## [GIVEN PASSAGE]

==============================

Delaware Chancery Court Addresses Attorney Fee Provision in
LLC Operating Agreement
LLC Operating Agreement
In a decision rendered in June, the Delaware
Court of Chancery had opportunity to apply an attorney fee provision of an
operating agreement. In this instance, consequent to the provision’s expansive
language and the plaintiff’s limited recovery, the plaintiff was required to
cover the LLC’s attorney fees. Durham v.
Grapetree, LLC, 2019 WL 2337475 (Del. Ch. June 4, 2019).
Grapetree, LLC held a single asset, a rental
property on the island of St. Lucia. The LLC had five siblings as the members;
four of those siblings served as well as member-managers. The plaintiff was the
only member who was not as well a manager. That member sought to inspect company
books and records under section 18-305 of the Delaware LLC Act. Vice Chancellor
Glasscock granted in part and denied in part that request. In that order, the
plaintiff was granted limited relief; six of his 32 claims for documents were
granted.

==============================

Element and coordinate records
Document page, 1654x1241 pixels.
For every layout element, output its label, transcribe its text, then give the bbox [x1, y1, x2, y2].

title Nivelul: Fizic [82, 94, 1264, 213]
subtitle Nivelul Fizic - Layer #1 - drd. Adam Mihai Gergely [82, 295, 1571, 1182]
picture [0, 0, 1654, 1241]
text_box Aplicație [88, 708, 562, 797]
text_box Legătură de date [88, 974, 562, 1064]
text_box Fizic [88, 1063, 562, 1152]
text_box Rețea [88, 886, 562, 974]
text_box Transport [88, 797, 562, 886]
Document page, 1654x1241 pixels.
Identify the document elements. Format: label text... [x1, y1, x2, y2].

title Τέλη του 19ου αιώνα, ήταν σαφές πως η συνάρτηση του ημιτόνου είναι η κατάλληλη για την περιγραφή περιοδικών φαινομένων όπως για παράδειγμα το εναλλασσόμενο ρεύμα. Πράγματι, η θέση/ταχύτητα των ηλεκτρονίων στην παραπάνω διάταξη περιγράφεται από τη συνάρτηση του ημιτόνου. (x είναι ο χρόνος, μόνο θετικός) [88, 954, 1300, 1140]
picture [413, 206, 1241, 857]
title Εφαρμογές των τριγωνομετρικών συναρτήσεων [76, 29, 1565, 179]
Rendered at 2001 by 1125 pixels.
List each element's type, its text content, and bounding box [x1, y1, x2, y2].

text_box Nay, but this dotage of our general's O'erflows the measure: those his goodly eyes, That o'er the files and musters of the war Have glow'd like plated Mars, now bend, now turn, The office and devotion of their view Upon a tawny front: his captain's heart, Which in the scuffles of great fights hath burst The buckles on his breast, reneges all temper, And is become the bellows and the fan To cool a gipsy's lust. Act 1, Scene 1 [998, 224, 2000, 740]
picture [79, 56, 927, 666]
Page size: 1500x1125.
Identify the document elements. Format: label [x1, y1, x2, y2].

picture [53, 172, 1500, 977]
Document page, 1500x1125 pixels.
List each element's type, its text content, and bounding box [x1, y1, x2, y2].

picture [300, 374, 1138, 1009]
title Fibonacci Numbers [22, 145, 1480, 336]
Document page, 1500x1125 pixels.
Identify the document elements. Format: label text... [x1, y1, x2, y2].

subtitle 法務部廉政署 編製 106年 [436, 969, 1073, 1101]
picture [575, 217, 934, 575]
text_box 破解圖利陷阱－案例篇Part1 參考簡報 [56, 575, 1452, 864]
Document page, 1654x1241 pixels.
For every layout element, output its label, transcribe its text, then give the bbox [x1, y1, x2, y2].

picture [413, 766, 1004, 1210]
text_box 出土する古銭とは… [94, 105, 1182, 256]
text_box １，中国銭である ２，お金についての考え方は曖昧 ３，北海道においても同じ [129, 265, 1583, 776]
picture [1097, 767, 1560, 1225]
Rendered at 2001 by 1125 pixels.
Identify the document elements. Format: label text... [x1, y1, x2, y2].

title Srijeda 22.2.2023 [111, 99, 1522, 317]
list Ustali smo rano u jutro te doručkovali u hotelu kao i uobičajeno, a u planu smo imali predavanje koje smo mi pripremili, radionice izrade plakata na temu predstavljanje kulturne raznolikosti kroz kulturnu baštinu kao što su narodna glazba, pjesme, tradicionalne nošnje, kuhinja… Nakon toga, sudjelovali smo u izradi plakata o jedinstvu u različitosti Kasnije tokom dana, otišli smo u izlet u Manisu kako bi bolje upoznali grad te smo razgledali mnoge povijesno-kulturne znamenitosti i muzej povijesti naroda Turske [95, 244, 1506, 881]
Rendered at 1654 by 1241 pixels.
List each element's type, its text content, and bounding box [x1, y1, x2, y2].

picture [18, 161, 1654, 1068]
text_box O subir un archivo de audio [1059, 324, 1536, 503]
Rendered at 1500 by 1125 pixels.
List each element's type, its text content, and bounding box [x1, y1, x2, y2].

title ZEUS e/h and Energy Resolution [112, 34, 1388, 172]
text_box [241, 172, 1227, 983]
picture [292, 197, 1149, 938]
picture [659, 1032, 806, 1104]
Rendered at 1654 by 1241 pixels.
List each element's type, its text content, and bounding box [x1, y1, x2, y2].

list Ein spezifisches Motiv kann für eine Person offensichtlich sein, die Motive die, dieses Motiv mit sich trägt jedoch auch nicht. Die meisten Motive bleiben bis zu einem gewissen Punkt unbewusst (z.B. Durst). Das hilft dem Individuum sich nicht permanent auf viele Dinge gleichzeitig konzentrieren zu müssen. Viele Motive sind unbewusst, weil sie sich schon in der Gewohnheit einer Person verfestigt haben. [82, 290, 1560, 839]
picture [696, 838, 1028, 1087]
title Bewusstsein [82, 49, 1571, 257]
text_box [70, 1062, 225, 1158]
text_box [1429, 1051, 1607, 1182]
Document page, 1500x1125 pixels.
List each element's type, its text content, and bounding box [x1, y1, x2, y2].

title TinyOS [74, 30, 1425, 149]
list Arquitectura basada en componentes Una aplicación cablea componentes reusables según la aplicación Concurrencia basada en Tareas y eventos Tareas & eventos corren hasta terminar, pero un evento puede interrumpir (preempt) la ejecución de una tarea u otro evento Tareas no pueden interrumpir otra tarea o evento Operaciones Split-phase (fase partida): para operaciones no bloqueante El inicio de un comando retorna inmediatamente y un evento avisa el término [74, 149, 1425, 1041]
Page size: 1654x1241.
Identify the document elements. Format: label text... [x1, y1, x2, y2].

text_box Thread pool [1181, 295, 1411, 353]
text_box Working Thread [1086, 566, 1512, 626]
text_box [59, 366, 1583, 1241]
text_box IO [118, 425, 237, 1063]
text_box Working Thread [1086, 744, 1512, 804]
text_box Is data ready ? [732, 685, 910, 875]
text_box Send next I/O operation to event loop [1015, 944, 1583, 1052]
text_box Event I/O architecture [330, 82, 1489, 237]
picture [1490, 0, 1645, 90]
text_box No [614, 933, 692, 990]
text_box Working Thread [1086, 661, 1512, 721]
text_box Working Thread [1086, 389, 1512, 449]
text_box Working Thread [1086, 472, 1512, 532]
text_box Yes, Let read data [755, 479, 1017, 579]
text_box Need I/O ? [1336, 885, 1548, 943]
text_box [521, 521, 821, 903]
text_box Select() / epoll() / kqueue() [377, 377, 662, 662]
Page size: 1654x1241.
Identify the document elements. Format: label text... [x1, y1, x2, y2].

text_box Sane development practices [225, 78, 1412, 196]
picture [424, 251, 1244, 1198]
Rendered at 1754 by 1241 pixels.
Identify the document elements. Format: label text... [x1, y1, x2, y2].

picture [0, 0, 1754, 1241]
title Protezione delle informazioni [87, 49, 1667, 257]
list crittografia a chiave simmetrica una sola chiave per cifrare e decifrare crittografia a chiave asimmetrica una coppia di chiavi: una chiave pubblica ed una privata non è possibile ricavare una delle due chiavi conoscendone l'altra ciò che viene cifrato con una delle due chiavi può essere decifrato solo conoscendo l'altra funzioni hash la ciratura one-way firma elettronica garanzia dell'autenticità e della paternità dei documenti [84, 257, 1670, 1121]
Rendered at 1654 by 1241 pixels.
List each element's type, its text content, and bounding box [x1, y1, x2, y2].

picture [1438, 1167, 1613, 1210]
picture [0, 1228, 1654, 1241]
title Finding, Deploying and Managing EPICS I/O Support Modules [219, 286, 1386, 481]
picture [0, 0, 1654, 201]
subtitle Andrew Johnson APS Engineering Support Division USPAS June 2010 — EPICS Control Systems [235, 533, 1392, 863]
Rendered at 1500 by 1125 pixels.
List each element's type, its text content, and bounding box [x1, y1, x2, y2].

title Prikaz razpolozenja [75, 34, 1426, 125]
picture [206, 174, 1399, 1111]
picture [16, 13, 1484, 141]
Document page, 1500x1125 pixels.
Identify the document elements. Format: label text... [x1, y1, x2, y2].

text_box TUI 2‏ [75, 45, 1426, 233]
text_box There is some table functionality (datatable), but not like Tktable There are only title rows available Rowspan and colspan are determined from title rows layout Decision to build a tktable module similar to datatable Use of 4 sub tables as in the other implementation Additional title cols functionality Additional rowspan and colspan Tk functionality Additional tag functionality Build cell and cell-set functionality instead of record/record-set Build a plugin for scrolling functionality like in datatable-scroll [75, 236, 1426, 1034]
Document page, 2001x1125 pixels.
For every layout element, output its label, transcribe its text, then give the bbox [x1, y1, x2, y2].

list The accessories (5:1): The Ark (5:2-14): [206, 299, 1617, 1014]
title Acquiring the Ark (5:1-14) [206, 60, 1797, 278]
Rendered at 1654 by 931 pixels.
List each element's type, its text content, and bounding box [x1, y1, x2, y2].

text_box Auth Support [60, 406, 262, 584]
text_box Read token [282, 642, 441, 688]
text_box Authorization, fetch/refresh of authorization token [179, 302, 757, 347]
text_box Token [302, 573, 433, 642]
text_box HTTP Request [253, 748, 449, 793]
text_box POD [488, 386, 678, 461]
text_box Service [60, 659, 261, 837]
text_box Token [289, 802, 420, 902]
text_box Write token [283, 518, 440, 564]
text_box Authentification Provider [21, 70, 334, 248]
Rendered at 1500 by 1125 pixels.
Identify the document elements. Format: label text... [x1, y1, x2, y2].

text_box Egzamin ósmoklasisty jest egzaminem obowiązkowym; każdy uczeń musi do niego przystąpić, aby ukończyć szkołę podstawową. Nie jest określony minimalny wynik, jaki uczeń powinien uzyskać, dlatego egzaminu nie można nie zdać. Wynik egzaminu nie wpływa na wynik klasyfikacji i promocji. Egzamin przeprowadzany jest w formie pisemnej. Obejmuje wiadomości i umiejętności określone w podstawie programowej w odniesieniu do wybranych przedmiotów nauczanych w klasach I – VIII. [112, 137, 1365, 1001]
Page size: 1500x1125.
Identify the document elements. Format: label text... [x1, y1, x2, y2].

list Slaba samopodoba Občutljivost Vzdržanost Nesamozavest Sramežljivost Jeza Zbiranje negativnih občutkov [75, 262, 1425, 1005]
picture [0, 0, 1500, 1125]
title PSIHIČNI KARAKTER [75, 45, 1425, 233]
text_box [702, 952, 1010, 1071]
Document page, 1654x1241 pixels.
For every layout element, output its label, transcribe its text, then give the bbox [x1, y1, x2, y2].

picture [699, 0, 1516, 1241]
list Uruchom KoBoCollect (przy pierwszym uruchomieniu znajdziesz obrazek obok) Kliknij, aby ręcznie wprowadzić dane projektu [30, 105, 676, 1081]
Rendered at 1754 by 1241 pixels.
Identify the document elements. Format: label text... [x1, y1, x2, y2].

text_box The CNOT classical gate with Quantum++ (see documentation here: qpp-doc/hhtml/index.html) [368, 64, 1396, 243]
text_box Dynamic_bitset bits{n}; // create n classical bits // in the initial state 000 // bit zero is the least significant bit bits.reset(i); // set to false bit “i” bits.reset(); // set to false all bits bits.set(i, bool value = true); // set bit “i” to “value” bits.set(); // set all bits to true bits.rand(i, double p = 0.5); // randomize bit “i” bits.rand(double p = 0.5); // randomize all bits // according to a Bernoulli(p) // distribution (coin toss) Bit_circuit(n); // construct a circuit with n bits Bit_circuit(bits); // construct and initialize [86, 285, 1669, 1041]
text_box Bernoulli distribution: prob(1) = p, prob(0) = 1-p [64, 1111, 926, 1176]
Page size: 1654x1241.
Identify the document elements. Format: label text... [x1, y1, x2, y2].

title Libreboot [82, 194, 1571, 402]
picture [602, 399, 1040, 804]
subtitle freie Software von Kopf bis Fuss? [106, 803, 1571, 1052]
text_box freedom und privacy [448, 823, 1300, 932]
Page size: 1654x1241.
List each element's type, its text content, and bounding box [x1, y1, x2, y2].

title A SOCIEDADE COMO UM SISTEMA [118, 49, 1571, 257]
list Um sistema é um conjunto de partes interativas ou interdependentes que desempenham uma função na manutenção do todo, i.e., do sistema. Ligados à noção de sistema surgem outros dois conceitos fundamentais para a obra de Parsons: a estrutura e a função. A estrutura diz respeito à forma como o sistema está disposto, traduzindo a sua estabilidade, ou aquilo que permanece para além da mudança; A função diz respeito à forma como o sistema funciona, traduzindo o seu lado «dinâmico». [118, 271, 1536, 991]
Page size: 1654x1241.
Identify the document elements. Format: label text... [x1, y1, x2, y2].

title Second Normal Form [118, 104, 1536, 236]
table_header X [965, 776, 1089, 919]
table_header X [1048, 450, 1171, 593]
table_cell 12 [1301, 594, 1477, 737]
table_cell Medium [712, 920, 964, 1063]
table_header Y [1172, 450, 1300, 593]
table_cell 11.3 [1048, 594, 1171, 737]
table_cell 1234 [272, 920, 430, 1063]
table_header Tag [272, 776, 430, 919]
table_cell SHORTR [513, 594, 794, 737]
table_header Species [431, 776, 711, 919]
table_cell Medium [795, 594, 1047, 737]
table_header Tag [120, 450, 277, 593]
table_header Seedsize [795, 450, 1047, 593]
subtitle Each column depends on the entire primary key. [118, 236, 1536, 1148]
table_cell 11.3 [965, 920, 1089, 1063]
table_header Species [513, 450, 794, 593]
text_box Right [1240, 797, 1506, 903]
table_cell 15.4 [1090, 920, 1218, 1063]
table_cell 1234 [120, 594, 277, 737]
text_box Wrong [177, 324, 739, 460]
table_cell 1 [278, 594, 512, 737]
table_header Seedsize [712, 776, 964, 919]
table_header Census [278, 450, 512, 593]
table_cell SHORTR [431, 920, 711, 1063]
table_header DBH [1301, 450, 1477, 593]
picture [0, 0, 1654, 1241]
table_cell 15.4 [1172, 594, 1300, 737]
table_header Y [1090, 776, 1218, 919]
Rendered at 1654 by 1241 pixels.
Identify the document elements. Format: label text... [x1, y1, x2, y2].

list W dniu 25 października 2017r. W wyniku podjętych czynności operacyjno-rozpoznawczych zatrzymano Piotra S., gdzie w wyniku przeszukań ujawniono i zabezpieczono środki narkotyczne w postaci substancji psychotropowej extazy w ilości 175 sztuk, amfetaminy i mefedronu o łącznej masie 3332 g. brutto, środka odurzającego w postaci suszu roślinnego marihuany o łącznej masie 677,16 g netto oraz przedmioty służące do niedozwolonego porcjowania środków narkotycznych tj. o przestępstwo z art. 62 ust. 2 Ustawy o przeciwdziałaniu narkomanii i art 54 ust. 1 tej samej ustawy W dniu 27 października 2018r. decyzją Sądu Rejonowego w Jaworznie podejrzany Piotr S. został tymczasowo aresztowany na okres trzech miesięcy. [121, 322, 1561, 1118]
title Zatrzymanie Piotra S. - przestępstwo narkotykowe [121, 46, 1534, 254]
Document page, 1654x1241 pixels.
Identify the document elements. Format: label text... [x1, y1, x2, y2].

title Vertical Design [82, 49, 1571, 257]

==============================

## [WHAT YOU NEED TO DO]
1. In the Delaware Chancery fee decision text, what was the single asset held by Grapetree, LLC?
2. Edit the part of the Delaware Chancery fee decision text that opens with the words containing "Delaware Chancery Court" and closes with "June 4, 2019).", replacing "expansive" with "broad".

## [EXERCISE ANSWERS]
1. A rental property on the island of St. Lucia.

2.
Delaware Chancery Court Addresses Attorney Fee Provision in
LLC Operating Agreement
LLC Operating Agreement
In a decision rendered in June, the Delaware
Court of Chancery had opportunity to apply an attorney fee provision of an
operating agreement. In this instance, consequent to the provision’s broad
language and the plaintiff’s limited recovery, the plaintiff was required to
cover the LLC’s attorney fees. Durham v.
Grapetree, LLC, 2019 WL 2337475 (Del. Ch. June 4, 2019).